B-CC students establish “School by Any Means”, a secret virtual academy, to educate as many Afghan girls and woman as possible.

Bennett Galper, News Director

In the midst of the Taliban’s takeover in Afghanistan, and their prohibition of girls’ education, Afghan students at Bethesda Chevy Chase High School (B-CC) created “School by Any Means” (S-BAM), a secret virtual academy that educates as many Afghan girls and women as possible.
During S-BAM’s inaugural session, 25 Afghan girls and women attended nine classes led by IB Anthropology teacher David Lopilato and student reporters from The Tattler, B-CC’s school newspaper. The Afghan students learned the basics of journalism, such as how to conduct interviews and write different types of stories (i.e., news briefs, features, etc).
Co-founder of S-BAM, Sayed E. Nabizada, stated their mission “is to ensure that students around the globe are engaged with education and basic learning.” Nabizada later added that they seek out, “The hidden talents [of students around the world] impacted or stopped by poverty, immigration, war, etc.—domestically and abroad—by any means.”
In addition to educating those without proper schooling, or without any education, S-BAM hopes to amplify the voices of their students, primarily, those who have been suppressed by their government or culture.
One Afghan girl expressed that the program encouraged her to “raise her voice against cruelty…and find a way possible to get educated and overcome all the difficulties,” instead of “[surrendering] to ignorance.”
Students like her aren’t the only ones learning. According to the other founder of S-BAM, Anosh Sediqui, the team behind S-BAM also learned how to educate others by speaking with numerous teachers, educational experts, students, administrators, parents, and community members.
Nevertheless, the team’s S-BAM classes ran into several technical difficulties due to the lack of adequate internet connectivity in Afghanistan, but it wasn’t long before S-BAM teachers learned how to maneuver around them. “Those are the kind of workarounds we need to learn because we need to help [the Afghan girls] keep learning,” asserted Mr. Lopilato.

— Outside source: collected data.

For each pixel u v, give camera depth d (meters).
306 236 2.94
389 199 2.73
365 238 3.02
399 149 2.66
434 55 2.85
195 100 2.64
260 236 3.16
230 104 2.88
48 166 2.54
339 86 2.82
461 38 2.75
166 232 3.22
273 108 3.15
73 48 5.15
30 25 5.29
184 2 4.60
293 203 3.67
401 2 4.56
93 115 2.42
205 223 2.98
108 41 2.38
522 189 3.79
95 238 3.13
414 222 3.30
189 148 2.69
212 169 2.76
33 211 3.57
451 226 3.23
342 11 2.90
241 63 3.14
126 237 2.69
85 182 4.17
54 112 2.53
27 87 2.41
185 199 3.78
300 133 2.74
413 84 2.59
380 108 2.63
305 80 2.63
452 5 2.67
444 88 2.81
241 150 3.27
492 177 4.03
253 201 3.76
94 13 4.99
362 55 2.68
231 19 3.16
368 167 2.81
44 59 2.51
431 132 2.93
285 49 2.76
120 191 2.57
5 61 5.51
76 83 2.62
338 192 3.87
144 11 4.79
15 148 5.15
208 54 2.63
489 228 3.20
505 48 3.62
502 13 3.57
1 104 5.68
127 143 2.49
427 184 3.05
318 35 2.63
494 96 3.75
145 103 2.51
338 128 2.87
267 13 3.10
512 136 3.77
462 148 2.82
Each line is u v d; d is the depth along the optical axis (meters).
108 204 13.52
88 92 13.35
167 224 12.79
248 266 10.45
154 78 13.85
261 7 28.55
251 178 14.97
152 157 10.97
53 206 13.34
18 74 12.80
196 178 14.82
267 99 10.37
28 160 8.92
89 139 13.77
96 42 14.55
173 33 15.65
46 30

The journalistic work produced by the Afghan girls and women will be shared alongside the work of MCPS students later this year through The Amplifier, a student-led magazine in Montgomery County, Maryland. A film documenting S-BAM’s virtual academy will also be released by B-CC student Ellis Chung.
Moving forward, S-BAM plans to organize more virtual workshops and panels with educational experts to help youth learn about themselves and their strengths.
“We pride ourselves for doing this, we are taking risks to ensure everyone is in school,” explained Nabizada. “For some people [school] seems surreal, but we want to make it happen…they need to have an education.”
One of S-BAM’s assistant teachers, Michael Shapiro, added that the program “put into perspective how important education is” and “pushed me to teach and help these remarkable students as much as I can.”
In an effort to maintain their relationship with the Afghan students, Mr. Lopilato and the S-BAM team host a Zoom meeting every Thursday with them, talking about anything from American culture to the different languages spoken in Afghanistan.